Despite its controversial plot, nothing I've read before, or since, has affected me the way Nabokov's Lolita has. I went on to read more of Vladimir's work, including Mary and Ada, or Ardor, and while I enjoyed both, especially Ada, they didn't move me like Lolita. 


I consumed the book, and it's an experience I can only explain as spiritual. It felt as if the words came off the pages and knotted themselves around my heart, breaking it and putting it back together with each paragraph. 
 I didn't want it to end, but when it did, I had fallen in love. 

After literally crying because I won't ever be able to read Lolita again for the first time, I did the next logical thing. 

I jumped on the internet. 

And fell in love all over again. 

Vladimir Nabokov was this outstanding, unique, and brilliant man. Long gone from this world, I wept for his loss while I read quotes and ate up available interviews he did while alive. 

 This went on for days—maybe a week or two. When I had my fill, I wanted to write! If I remember correctly, we were right in the middle of writing Dusty, and my love for Lolita inspired me to introduce a new character into the story. Through a small part, "Lo" was one of the most memorable. 
 With a new name, this character who would not exist unless Nabokov did, made the cut into the published version, Innocents. 

“I have rewritten, often several times, every word I have ever published.
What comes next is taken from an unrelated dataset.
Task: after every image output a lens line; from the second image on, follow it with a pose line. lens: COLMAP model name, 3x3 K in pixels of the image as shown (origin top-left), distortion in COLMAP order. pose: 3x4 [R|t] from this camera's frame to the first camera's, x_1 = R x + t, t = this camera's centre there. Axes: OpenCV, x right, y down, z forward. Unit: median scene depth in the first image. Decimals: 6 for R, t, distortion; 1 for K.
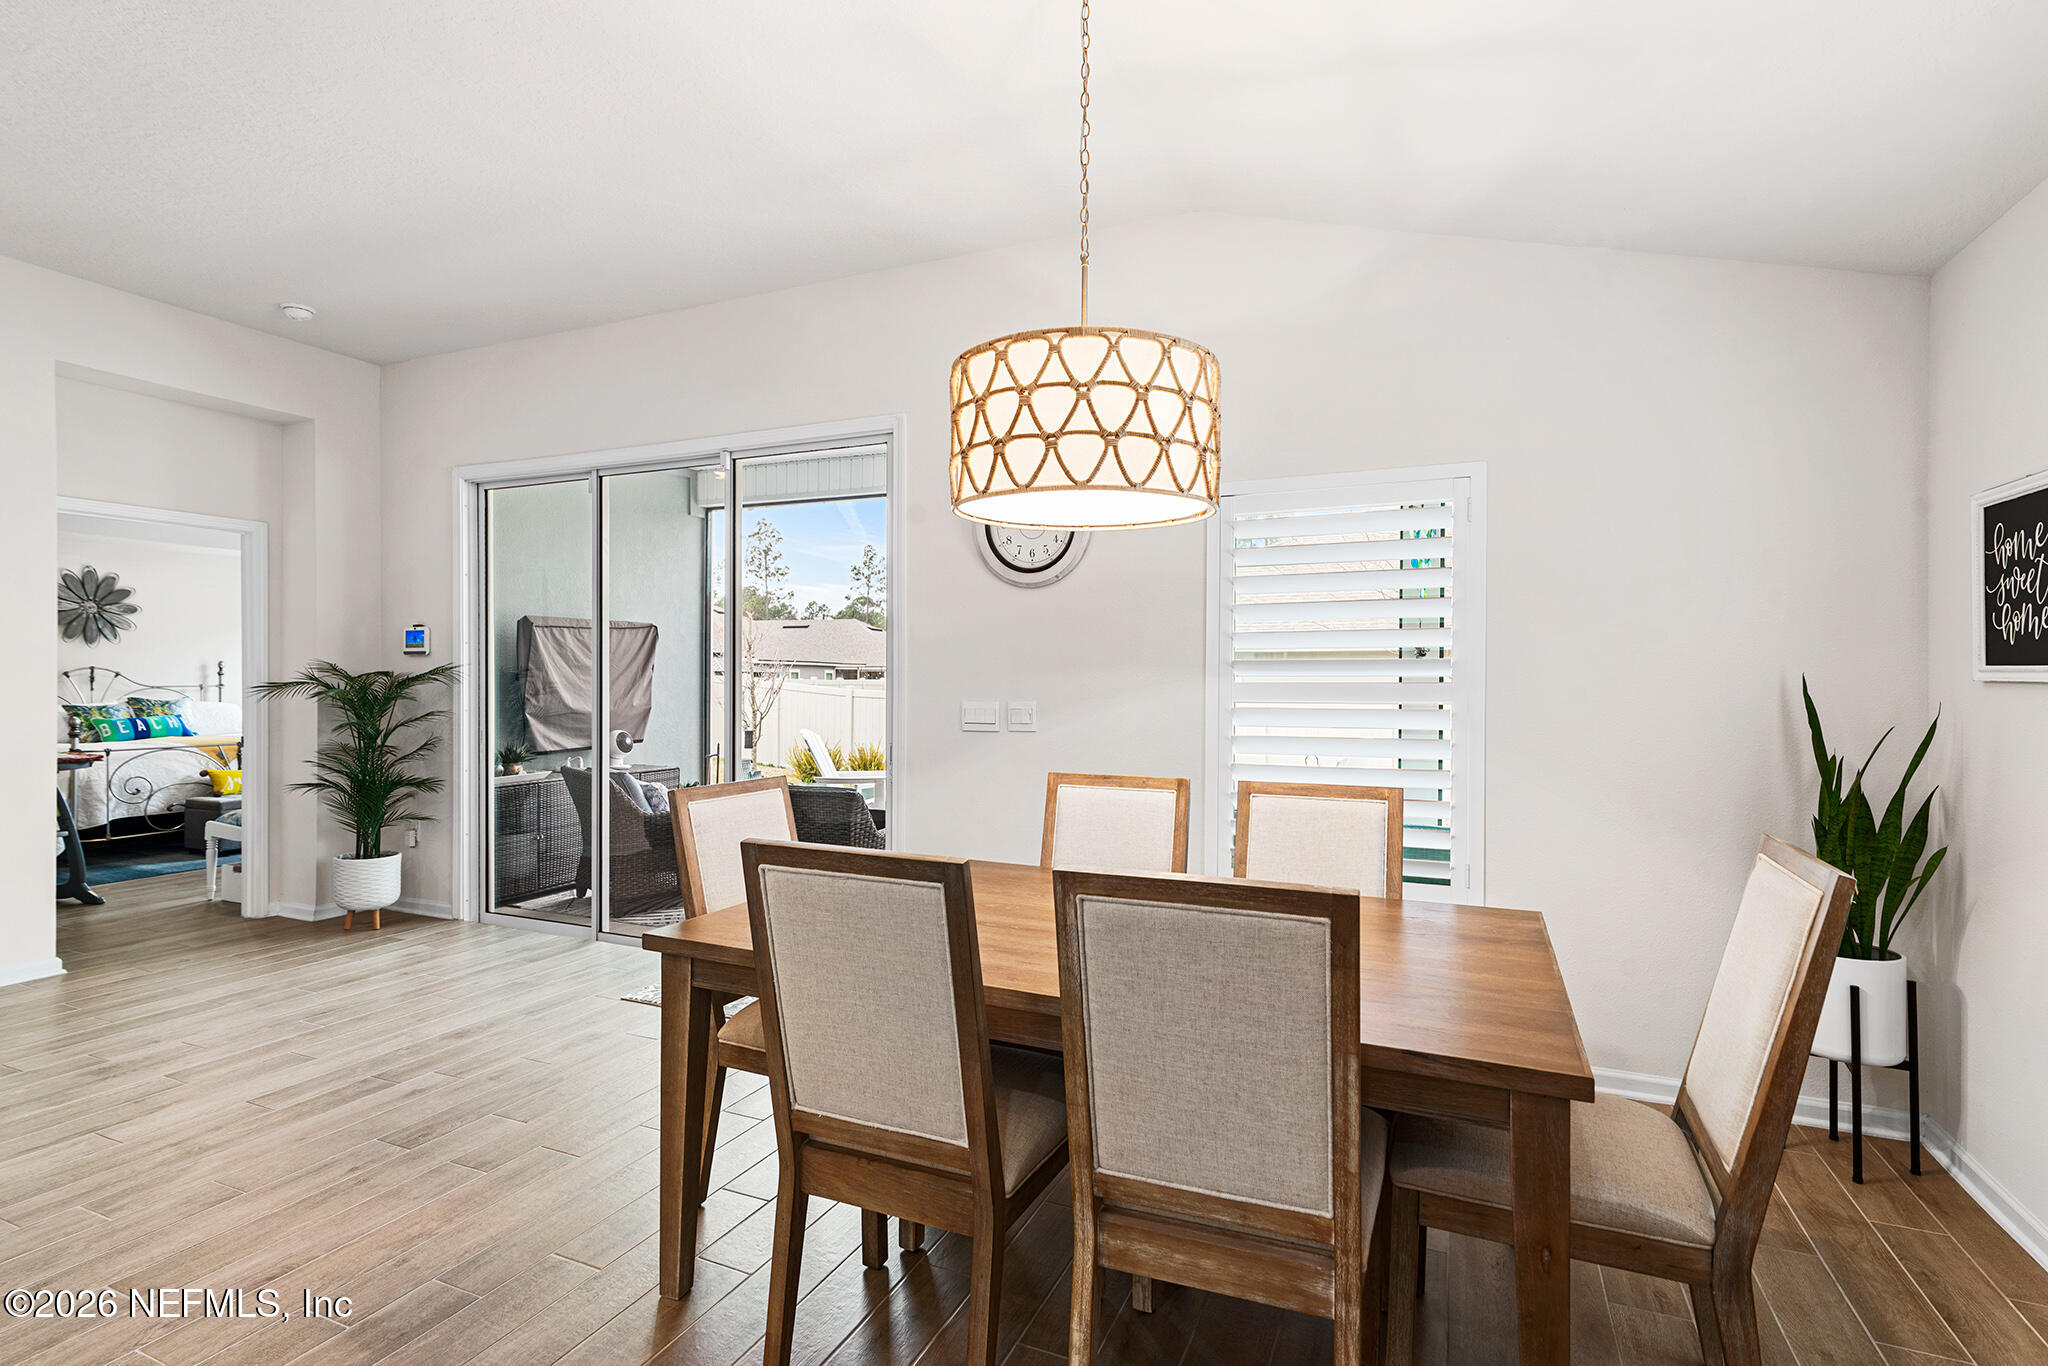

My pencils outlast their erasers.”
— 

Vladimir Nabokov
  
Easily three years later, when I find myself in need of inspiration, I open my copy of Lolita and read random pages in no specific order. 

It never fails. 

 

(FYI: the butterfly thing is a total coincidence!) 
 Aside from Lolita, I'm inspired by many lots. For anyone who has ever read anything I've written, you should know how important music is in my work. Last year, I saw Mumford and Sons in concert, and though dramatic, I feel like it changed my life. 

There is nothing like hearing the music that inspires me live in person. It's as if my words are secretly woven between their lyrics. 
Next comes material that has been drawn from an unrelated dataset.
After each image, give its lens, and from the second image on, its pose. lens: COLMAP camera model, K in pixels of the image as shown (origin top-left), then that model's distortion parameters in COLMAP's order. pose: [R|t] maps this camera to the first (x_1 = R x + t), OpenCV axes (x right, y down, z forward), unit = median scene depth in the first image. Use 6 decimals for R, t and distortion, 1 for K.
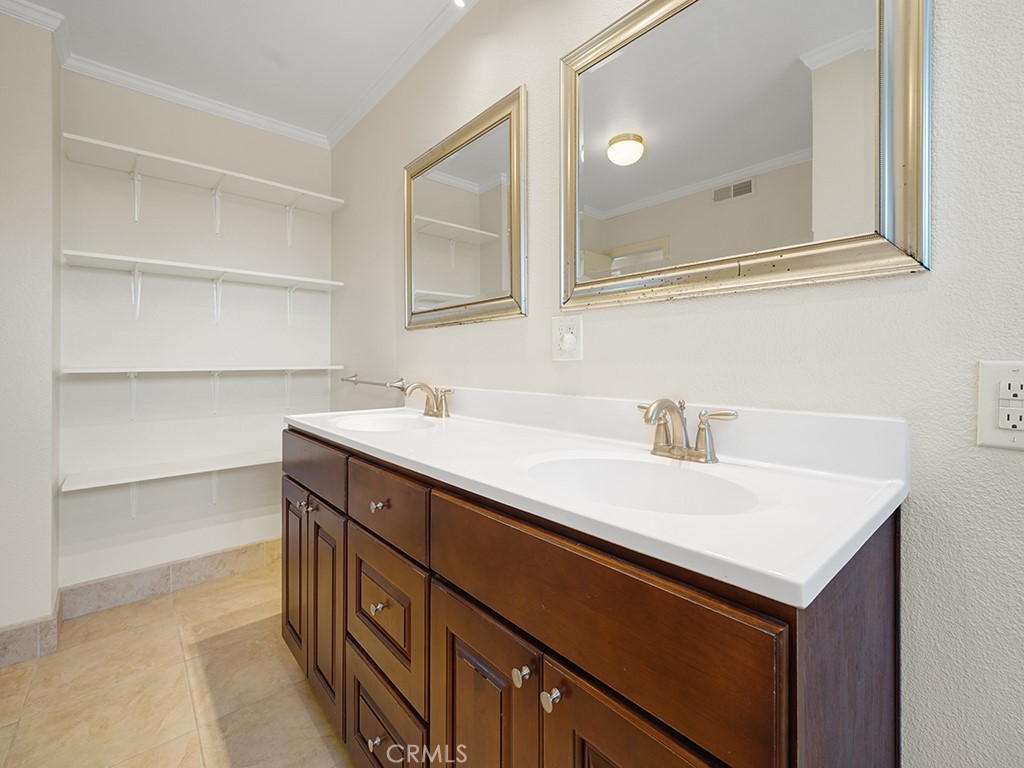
lens RADIAL K [[449.6, 0, 512.6], [0, 449.6, 358.3], [0, 0, 1]] dist [0.000203, 0.000024]
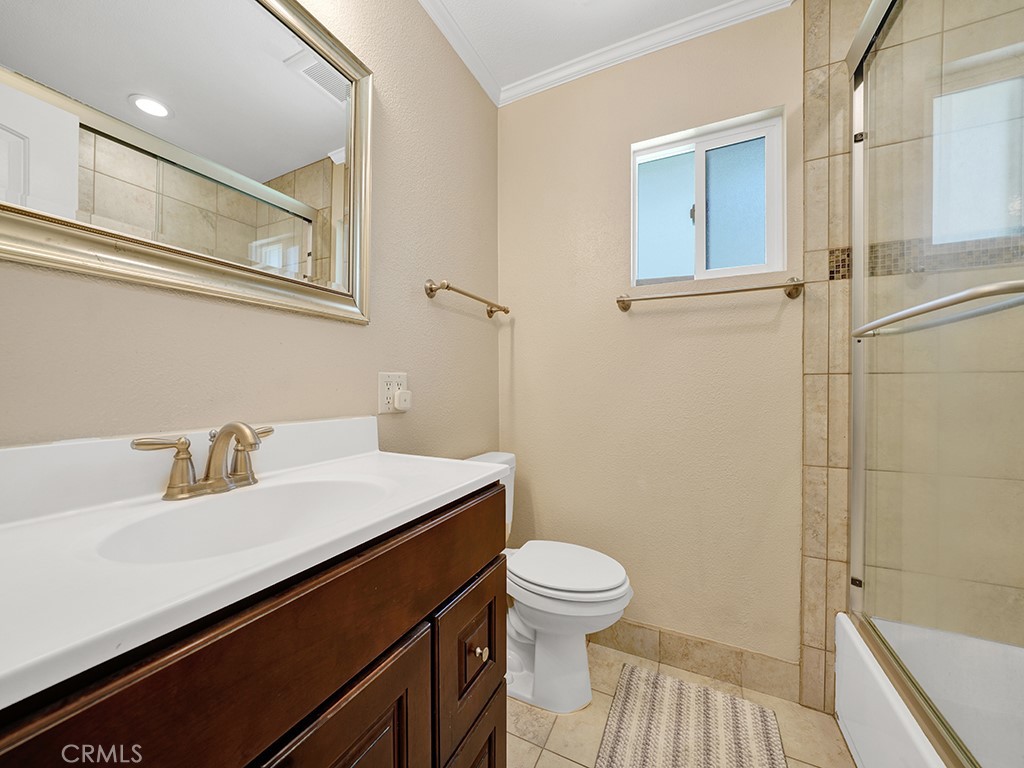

A very great friend of mine purchased Christina Perri and Birdy tickets for me for Christmas. Jar of Hearts is the reason Dusty and Bliss even exist! That was unreal. I wanted to run up to Christina and thank her for being born. 

Blue Valentine is my favorite movie, so if I ever need to write a scene that is particularity sad, I'll watch the tragic love story. 

I people watch and listen to conversations I'm not supposed to hear. Strangers inspire me. And food. During the winter, my favorite thing to drink while working on whatever I'm writing are Pumpkin Frapps. I associate the flavor with comfort, and just like that, I can write. 

As an artist, it's not hard for me to find creativity in my surroundings, down to the way people walk or sleep or smile. 

It's not without effort, but worth it.